### REQUIRED TASK:
Copy out each of the following items line for line, changing nothing.

### DATASET ROWS:
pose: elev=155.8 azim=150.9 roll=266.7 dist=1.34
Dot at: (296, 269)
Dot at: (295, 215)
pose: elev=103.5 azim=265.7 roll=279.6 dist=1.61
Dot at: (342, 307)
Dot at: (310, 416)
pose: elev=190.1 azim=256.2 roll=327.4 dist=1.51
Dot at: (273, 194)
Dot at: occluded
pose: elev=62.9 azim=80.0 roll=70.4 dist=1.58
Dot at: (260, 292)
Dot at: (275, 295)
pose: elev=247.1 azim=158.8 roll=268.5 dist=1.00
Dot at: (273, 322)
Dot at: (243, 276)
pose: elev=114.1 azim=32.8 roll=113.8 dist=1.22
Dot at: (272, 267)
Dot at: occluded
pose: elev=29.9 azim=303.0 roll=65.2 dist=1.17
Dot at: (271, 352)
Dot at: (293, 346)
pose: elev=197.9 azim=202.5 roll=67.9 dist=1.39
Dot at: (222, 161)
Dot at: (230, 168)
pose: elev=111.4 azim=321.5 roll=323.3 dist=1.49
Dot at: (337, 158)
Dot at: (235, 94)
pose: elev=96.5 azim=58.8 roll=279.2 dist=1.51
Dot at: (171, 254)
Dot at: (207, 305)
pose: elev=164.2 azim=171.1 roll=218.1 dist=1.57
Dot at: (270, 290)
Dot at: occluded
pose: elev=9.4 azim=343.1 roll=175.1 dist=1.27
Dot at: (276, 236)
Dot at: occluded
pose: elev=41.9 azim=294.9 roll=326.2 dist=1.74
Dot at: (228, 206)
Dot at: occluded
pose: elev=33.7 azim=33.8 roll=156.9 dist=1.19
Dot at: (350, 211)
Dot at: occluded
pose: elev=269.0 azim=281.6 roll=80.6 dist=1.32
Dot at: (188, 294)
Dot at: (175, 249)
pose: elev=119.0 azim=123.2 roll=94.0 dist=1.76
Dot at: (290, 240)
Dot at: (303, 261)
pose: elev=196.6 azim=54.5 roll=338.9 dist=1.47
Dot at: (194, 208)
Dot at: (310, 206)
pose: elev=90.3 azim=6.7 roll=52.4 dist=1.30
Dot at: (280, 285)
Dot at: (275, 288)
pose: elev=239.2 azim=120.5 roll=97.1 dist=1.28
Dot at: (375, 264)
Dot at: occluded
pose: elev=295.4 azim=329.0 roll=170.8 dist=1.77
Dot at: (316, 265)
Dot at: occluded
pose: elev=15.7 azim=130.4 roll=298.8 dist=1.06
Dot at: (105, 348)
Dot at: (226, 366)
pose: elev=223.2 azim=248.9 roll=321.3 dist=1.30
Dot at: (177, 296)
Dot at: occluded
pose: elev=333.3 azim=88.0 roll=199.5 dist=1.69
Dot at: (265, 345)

### FINAL RESULT:
pose: elev=155.8 azim=150.9 roll=266.7 dist=1.34
Dot at: (296, 269)
Dot at: (295, 215)
pose: elev=103.5 azim=265.7 roll=279.6 dist=1.61
Dot at: (342, 307)
Dot at: (310, 416)
pose: elev=190.1 azim=256.2 roll=327.4 dist=1.51
Dot at: (273, 194)
Dot at: occluded
pose: elev=62.9 azim=80.0 roll=70.4 dist=1.58
Dot at: (260, 292)
Dot at: (275, 295)
pose: elev=247.1 azim=158.8 roll=268.5 dist=1.00
Dot at: (273, 322)
Dot at: (243, 276)
pose: elev=114.1 azim=32.8 roll=113.8 dist=1.22
Dot at: (272, 267)
Dot at: occluded
pose: elev=29.9 azim=303.0 roll=65.2 dist=1.17
Dot at: (271, 352)
Dot at: (293, 346)
pose: elev=197.9 azim=202.5 roll=67.9 dist=1.39
Dot at: (222, 161)
Dot at: (230, 168)
pose: elev=111.4 azim=321.5 roll=323.3 dist=1.49
Dot at: (337, 158)
Dot at: (235, 94)
pose: elev=96.5 azim=58.8 roll=279.2 dist=1.51
Dot at: (171, 254)
Dot at: (207, 305)
pose: elev=164.2 azim=171.1 roll=218.1 dist=1.57
Dot at: (270, 290)
Dot at: occluded
pose: elev=9.4 azim=343.1 roll=175.1 dist=1.27
Dot at: (276, 236)
Dot at: occluded
pose: elev=41.9 azim=294.9 roll=326.2 dist=1.74
Dot at: (228, 206)
Dot at: occluded
pose: elev=33.7 azim=33.8 roll=156.9 dist=1.19
Dot at: (350, 211)
Dot at: occluded
pose: elev=269.0 azim=281.6 roll=80.6 dist=1.32
Dot at: (188, 294)
Dot at: (175, 249)
pose: elev=119.0 azim=123.2 roll=94.0 dist=1.76
Dot at: (290, 240)
Dot at: (303, 261)
pose: elev=196.6 azim=54.5 roll=338.9 dist=1.47
Dot at: (194, 208)
Dot at: (310, 206)
pose: elev=90.3 azim=6.7 roll=52.4 dist=1.30
Dot at: (280, 285)
Dot at: (275, 288)
pose: elev=239.2 azim=120.5 roll=97.1 dist=1.28
Dot at: (375, 264)
Dot at: occluded
pose: elev=295.4 azim=329.0 roll=170.8 dist=1.77
Dot at: (316, 265)
Dot at: occluded
pose: elev=15.7 azim=130.4 roll=298.8 dist=1.06
Dot at: (105, 348)
Dot at: (226, 366)
pose: elev=223.2 azim=248.9 roll=321.3 dist=1.30
Dot at: (177, 296)
Dot at: occluded
pose: elev=333.3 azim=88.0 roll=199.5 dist=1.69
Dot at: (265, 345)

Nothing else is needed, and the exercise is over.